:: Aim of the exercise ::
Can you condense the paragraph of the text on cats in art below that begins "In the 18th and 19th centuries" into a short list that keeps its main facts?

:: Text for analysis ::
Cats have been a popular subject for artists throughout history, with some of the earliest known depictions of cats dating back to ancient Egypt, where they were worshipped as sacred animals. In Western art, cats first began to appear in paintings during the Renaissance, where they were often portrayed in domestic settings, playing with their owners or stalking mice.

In the 18th and 19th centuries, cats became a popular subject for artists such as Jean-Baptiste-Simeon Chardin and Louis-Eugène Lambert. These artists often portrayed cats as playful and mischievous creatures, playing with balls of yarn or batting at butterflies. During the late 19th and early 20th centuries, the Art Nouveau movement popularized depictions of cats with sleek, flowing lines and intricate patterns. Artists such as Alphonse Mucha and Henri Toulouse-Lautrec incorporated cats into their decorative designs, often portraying them in a stylized, almost abstract manner.

In the modern era, cats continue to be a popular subject for artists, with many contemporary artists creating playful and whimsical depictions of cats in a variety of styles and media. From realistic oil paintings to cartoonish illustrations, cats remain an enduring source of inspiration for artists around the world.

Items were collected from the following institutions: The Metropolitan Museum of Art, The Philadelphia Museum of Art, The Thyssen-Bornemisza National Museum, The Cleveland Museum of Art, and the National Museum of Korea 

Controlled Vocabulary:

Subject: Library of Congress: Subject Headings- to facilitate the uniform access and retrieval of items in a collection. 

Spatial Coverage (Place): The Getty: Getty Thesaurus of Geographic Names - to consistently define a place of origin and geographic information.

Creator: The Getty: Union List of Artist Names - to link an authoritative database to the name of the artist. 

Dublin Core Elements:

Identifier: The accession number provided by the specific museum’s collection.

Title: Title of the item provided by the museum.

Date: Date provided by the museum collection.

Description: Physical description provided by the museum.

Medium: The material used to make the object.

Provenance: The previous owners of the object, provided by the museum’s collection.

Rights: the online accessibility of each object, copyright information.

Relation: Reference to a related resource.

Spatial Coverage: The location the item originated from.

Subject: Covers what this item is and the essence of the item.

(Records taken from a dataset)
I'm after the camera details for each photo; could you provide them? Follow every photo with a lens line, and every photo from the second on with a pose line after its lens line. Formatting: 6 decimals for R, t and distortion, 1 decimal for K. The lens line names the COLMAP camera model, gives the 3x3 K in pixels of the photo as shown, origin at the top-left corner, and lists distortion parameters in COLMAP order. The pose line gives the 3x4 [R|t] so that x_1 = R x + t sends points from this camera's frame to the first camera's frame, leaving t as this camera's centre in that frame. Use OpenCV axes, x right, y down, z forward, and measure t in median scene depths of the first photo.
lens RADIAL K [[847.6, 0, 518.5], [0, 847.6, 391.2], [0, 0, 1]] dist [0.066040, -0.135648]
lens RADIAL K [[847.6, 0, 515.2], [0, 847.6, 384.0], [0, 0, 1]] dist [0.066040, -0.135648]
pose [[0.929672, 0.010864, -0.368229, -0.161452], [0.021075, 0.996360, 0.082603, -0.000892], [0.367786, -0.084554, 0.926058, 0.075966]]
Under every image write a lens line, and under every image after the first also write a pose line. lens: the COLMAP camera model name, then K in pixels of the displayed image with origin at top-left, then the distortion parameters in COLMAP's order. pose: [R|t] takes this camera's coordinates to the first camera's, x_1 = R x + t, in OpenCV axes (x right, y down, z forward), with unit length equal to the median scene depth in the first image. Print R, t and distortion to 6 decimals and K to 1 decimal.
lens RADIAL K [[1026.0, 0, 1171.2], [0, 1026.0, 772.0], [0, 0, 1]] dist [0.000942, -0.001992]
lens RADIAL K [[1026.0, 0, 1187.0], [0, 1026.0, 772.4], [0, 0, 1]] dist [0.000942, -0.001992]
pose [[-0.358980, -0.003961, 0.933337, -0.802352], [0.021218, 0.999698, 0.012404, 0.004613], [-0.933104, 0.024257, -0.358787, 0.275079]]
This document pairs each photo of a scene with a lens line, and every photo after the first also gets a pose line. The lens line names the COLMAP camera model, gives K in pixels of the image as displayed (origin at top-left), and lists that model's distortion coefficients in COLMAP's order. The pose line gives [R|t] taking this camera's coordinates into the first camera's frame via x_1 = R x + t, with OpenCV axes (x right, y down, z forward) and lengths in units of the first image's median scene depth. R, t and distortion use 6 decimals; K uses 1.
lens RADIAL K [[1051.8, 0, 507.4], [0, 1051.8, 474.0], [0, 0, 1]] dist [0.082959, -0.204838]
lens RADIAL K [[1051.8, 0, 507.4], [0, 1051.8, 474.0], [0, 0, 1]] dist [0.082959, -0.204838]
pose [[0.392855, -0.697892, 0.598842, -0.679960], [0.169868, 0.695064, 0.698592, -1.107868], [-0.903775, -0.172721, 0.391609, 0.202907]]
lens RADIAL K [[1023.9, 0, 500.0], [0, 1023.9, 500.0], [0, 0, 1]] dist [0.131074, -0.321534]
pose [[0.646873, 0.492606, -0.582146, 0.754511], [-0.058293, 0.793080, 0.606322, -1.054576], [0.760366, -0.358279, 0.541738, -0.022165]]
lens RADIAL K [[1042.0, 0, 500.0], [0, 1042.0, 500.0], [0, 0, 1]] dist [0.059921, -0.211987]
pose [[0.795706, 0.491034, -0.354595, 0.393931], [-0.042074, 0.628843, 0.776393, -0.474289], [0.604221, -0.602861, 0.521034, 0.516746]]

:: Exercise solution ::
- 18th and 19th centuries: Artists such as Jean-Baptiste-Simeon Chardin and Louis-Eugène Lambert made cats a popular subject. They often showed them as playful, mischievous creatures playing with balls of yarn or batting at butterflies.
- Late 19th and early 20th centuries: Art Nouveau popularized cats drawn with sleek, flowing lines and intricate patterns. Alphonse Mucha and Henri Toulouse-Lautrec worked them into decorative designs in a stylized, almost abstract manner.